Di era kekinian, ada begitu banyak ragam konten promosi kuliner, lengkap dengan beragam gaya penyampaian. Mulai dari santai sampai menjurus ekstrem.
Tapi, di balik keragaman ini, ada satu hal yang sama-sama dihadirkan, yakni "gimmick" berbentuk label kata sifat tertentu, untuk sebuah restoran atau produk kuliner.
Secara kasat mata, ini memang satu fenomena wajar, karena merupakan cara umum menarik perhatian audiens dan promosi. Masalahnya, ketika cara atau kata "gimmick" yang digunakan cenderung monoton, konten tersebut bisa jadi jebakan.
Dari sekian banyak "gimmick" yang ada, kata "hidden gem", "legend" atau "legendaris" menjadi "gimmick" paling "pasaran", tapi masih ampuh digunakan. Padahal, masih banyak "gimmick" yang bisa digunakan, seperti pada gambar di atas.

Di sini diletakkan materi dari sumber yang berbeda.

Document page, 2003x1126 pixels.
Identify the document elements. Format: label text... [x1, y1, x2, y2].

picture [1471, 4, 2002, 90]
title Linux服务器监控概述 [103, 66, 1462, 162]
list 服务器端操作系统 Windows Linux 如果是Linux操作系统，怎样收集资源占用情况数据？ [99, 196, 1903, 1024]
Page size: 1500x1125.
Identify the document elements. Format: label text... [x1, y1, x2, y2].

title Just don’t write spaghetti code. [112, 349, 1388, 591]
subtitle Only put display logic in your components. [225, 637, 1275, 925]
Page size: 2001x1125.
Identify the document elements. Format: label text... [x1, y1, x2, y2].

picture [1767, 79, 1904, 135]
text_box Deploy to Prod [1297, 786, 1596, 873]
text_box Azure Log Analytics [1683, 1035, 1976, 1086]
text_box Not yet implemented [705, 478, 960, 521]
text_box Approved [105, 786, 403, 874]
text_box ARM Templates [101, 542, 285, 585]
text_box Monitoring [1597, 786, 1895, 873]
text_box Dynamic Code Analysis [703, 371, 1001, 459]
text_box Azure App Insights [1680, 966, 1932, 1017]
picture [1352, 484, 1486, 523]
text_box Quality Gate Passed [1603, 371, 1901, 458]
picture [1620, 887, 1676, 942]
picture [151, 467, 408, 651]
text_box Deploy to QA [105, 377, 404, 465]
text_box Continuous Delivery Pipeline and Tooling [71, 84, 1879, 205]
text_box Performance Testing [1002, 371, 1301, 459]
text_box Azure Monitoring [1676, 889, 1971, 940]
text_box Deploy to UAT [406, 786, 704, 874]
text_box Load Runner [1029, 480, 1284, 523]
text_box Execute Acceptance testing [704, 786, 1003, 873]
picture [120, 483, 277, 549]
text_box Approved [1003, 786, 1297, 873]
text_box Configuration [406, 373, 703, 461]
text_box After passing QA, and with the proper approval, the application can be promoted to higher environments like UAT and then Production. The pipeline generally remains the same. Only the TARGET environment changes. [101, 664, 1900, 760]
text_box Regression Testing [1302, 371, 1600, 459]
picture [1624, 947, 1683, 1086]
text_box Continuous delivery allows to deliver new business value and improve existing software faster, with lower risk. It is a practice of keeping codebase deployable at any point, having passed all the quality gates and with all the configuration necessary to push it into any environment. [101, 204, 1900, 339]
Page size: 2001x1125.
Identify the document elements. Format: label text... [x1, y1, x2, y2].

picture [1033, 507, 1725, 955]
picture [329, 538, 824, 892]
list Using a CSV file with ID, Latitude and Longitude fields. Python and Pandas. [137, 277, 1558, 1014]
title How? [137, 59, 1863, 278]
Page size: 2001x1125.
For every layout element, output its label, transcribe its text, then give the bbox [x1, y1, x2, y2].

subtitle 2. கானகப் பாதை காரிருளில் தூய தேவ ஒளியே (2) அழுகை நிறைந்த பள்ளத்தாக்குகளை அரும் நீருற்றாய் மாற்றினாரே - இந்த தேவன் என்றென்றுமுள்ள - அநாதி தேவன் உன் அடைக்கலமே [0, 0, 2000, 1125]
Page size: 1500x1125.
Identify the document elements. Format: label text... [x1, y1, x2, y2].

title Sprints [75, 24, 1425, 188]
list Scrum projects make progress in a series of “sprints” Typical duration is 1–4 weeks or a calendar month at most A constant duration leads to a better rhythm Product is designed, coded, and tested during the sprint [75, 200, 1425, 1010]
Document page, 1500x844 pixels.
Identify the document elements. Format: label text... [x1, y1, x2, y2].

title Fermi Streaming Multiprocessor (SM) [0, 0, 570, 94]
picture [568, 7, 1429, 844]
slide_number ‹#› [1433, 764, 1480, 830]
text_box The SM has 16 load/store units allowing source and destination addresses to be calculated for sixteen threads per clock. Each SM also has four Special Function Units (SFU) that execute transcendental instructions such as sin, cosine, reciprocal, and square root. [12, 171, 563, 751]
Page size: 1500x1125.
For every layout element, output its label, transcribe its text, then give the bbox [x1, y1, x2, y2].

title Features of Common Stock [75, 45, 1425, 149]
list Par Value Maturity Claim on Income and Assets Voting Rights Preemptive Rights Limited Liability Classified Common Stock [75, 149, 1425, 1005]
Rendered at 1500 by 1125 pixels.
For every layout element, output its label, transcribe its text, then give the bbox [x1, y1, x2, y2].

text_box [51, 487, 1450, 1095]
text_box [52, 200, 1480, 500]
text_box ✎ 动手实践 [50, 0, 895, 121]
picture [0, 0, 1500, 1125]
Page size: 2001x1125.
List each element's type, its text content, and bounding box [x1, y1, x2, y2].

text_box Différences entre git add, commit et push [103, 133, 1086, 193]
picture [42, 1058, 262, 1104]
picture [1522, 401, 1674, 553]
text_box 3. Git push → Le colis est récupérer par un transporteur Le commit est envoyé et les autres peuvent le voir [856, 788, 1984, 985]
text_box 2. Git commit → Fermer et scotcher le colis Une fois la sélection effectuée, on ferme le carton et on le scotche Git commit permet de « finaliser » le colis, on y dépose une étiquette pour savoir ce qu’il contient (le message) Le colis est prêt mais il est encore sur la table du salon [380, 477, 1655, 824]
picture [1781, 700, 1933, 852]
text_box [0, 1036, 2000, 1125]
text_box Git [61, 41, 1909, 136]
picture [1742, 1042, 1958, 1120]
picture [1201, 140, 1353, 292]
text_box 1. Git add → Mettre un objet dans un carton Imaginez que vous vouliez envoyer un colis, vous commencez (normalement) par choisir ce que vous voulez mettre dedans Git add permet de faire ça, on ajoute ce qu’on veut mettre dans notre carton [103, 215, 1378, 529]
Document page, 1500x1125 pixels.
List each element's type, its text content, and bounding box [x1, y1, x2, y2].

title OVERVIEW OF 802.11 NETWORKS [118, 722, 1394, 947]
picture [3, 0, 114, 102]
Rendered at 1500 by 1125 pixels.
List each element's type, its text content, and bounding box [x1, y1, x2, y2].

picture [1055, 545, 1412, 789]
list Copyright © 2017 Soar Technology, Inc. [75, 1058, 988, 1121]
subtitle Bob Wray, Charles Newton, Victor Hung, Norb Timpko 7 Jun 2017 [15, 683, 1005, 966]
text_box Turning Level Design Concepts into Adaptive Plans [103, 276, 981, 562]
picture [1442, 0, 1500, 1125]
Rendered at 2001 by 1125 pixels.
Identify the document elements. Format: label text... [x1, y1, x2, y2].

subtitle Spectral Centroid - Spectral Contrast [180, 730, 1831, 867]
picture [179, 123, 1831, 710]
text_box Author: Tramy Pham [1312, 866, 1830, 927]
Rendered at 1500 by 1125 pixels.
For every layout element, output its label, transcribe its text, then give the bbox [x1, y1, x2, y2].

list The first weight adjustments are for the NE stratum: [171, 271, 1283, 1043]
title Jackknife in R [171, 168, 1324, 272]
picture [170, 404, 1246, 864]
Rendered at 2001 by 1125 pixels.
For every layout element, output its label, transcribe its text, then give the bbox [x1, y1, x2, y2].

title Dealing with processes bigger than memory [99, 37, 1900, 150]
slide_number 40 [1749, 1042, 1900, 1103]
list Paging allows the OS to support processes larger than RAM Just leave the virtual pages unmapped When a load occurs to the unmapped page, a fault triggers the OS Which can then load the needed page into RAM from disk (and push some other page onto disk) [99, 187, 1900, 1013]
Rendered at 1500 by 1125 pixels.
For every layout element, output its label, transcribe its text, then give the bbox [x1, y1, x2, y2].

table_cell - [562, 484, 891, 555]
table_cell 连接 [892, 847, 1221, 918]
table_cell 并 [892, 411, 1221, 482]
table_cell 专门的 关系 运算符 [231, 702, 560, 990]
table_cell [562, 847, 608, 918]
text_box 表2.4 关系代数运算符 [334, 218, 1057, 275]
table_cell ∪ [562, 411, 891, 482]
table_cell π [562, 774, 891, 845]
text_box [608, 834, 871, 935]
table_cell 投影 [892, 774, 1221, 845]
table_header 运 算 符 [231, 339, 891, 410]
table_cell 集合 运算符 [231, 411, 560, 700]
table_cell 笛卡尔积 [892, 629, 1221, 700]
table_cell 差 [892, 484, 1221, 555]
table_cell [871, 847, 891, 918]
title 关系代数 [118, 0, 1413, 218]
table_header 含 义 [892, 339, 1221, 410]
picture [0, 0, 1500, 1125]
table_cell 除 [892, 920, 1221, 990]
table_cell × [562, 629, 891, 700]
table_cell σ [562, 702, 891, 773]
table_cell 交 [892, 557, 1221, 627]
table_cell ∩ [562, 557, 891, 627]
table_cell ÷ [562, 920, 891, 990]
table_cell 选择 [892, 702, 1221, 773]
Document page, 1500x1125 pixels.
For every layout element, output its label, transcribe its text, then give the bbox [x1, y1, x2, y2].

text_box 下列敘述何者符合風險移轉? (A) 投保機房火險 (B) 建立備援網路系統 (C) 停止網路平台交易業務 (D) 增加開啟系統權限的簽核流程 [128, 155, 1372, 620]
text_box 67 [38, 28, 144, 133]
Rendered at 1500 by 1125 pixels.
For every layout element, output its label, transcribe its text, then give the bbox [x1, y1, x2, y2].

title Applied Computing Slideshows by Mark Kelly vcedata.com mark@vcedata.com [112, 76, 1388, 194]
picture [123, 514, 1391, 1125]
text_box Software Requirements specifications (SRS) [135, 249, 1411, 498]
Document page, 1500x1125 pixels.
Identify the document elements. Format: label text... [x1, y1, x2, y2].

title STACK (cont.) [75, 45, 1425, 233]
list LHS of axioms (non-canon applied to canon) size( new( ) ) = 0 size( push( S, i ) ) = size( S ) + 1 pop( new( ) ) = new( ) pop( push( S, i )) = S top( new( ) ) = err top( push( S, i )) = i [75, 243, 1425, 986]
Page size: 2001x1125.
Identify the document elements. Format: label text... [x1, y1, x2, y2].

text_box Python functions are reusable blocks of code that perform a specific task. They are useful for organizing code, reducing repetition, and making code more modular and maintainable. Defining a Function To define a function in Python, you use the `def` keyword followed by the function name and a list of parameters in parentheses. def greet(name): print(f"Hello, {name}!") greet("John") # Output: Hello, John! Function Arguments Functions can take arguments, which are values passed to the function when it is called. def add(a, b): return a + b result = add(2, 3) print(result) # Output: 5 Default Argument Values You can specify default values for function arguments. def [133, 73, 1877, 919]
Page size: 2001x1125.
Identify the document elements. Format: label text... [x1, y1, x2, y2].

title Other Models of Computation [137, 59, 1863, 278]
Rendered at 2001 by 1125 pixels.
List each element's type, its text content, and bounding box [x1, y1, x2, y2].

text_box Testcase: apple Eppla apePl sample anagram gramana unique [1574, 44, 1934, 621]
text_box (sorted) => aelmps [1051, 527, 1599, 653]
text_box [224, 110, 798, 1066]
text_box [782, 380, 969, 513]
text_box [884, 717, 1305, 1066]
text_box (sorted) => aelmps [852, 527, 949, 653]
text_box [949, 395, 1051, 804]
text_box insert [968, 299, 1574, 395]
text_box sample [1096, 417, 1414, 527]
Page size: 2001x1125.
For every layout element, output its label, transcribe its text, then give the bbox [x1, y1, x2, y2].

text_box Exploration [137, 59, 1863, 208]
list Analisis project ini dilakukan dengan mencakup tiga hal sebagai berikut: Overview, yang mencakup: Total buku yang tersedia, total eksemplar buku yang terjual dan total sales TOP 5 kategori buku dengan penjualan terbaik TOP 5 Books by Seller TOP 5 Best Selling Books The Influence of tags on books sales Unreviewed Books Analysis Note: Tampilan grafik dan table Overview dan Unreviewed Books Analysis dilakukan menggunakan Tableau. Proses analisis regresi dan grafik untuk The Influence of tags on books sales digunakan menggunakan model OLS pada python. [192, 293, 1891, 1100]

Tiga kosakata ini memang cukup menarik, karena banyak memanfaatkan sisi afeksi audiens, dengan mengangkat pesan "ada yang spesial di sini, tapi kadang luput dari perhatian".
Hasilnya, audiens akan cenderung tertarik dan punya harapan tinggi pada satu restoran atau produk kuliner yang mendapat label tersebut.
Masalahnya, karena tidak ada parameter baku untuk mengukur kepantasan label yang dipromosikan, berkuliner ke restoran "hidden gem" akan terlihat seperti sebuah spekulasi. Apalagi, kalau restoran berlabel "hidden gem" itu punya menu "legend" dan terkenal sebagai restoran legendaris.
Membacanya saja sudah pusing, tapi masih ada saja banyak orang yang mau mencoba.
Mungkin, ini jadi alasan logis, kenapa "gimmick" seperti kata "gemoy" menjadi satu strategi kampanye Pemilu 2024.
Kalau rasanya oke dan harganya masuk akal, mungkin tak masalah.Bagaimana kalau harganya tak masuk akal, dan rasanya tak sesuai ekspektasi awal?